Before LSU Law, Dean Hoch taught for several years in the Academic Success Program at the University of Cincinnati College of Law and in the Basic Legal Skills Program of the Chase College of Law at Northern Kentucky University. Licensed to practice in the Commonwealth of Kentucky, he twice served as a judicial law clerk on the U.S. Court of Appeals for the Sixth Circuit and was a professional mediator in Cincinnati, Ohio.

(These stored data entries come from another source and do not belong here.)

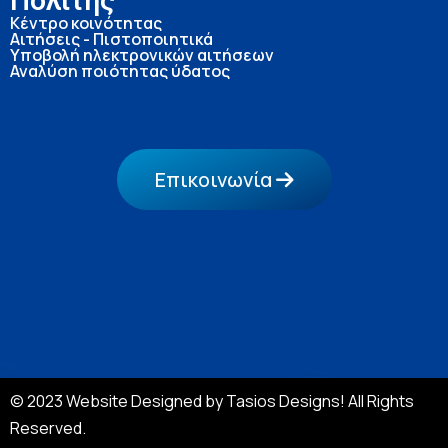
Πολίτης
Κέντρο κοινότητας
Αιτήσεις - Πιστοποιητικά
Υποβολή ηλεκτρονικών αιτήσεων
Αναλύση ποιότητας ύδατος
Επικοινωνία
© 2023 Website Designed by Tasios Designs! All Rights
Reserved.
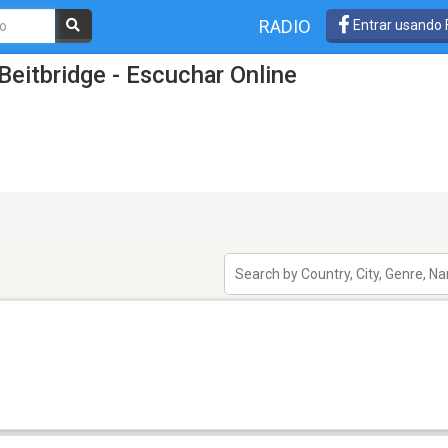
RADIO
Entrar usando
Beitbridge - Escuchar Online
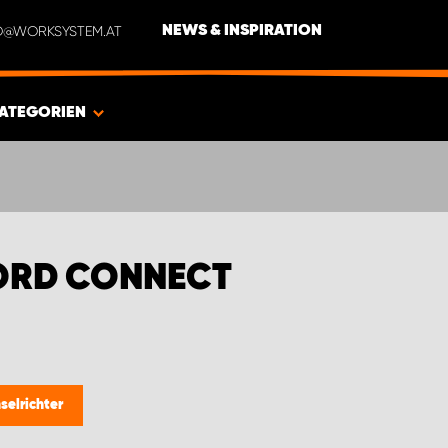
NFO@WORKSYSTEM.AT
NEWS & INSPIRATION
ATEGORIEN
ORD CONNECT
elrichter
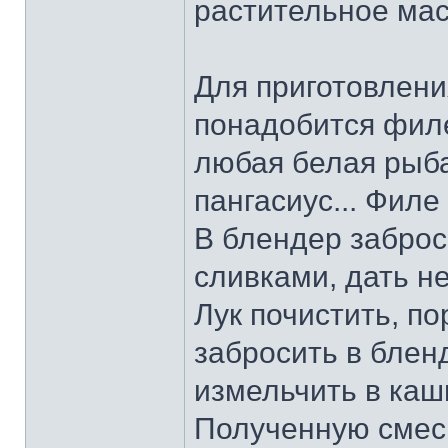
растительное мас
Для приготовлени
понадобится филе
любая белая рыба:
пангасиус... Филе
В блендер заброс
сливками, дать н
Лук почистить, по
забросить в блен
измельчить в каш
Полученную смесь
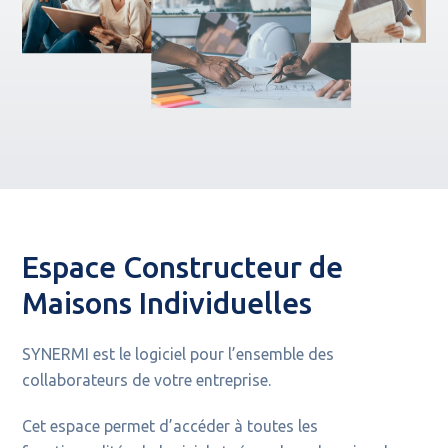
Espace Constructeur de
Maisons Individuelles
SYNERMI est le logiciel pour l’ensemble des
collaborateurs de votre entreprise.
Cet espace permet d’accéder à toutes les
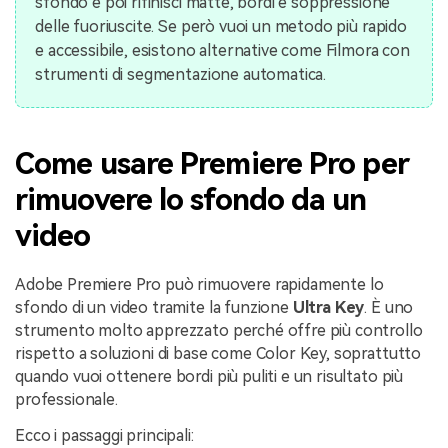
sfondo e poi rifinisci matte, bordi e soppressione
delle fuoriuscite. Se però vuoi un metodo più rapido
e accessibile, esistono alternative come Filmora con
strumenti di segmentazione automatica.
Come usare Premiere Pro per
rimuovere lo sfondo da un
video
Adobe Premiere Pro può rimuovere rapidamente lo
sfondo di un video tramite la funzione
Ultra Key
. È uno
strumento molto apprezzato perché offre più controllo
rispetto a soluzioni di base come Color Key, soprattutto
quando vuoi ottenere bordi più puliti e un risultato più
professionale.
Ecco i passaggi principali:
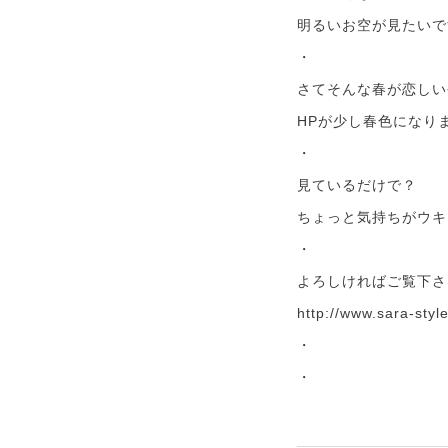
明るいお空が見たいで
・
さてそんな春が恋しい
HPが少し春色になり
・
見ているだけで？
ちょっと気持ちがウキ
・
よろしければご覧下さ
http://www.sara-styl
・
・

Dean Hoch received his bachelor's degree in environmental biology from the University of Colorado and his paralegal certification with honors from the Denver Paralegal Institute. Before entering law school, Hoch was a paralegal, private detective, and court-appointed criminal investigator. He obtained his law degree from the University of Cincinnati, where he was a Fellow of the Urban Morgan Institute for Human Rights and on the editorial boards of the University of Cincinnati Law Review and the Human Rights Quarterly. He also studied at the Hague Academy of International Law of the World Court. Subsequently, Dean Hoch received a master's degree in law (LL.M.) from the University of Virginia as a Ford Foundation Fellow in Public International Law.

A certified teacher of English as a Second Language, Dean Hoch incorporates second language acquisition with legal education and has regularly taught international lawyers in the USA and abroad. Recently, he has received national attention for melding law teaching and modern technology, especially pioneering the use of digital video annotation software for web-based, interactive feedback on law student oral arguments.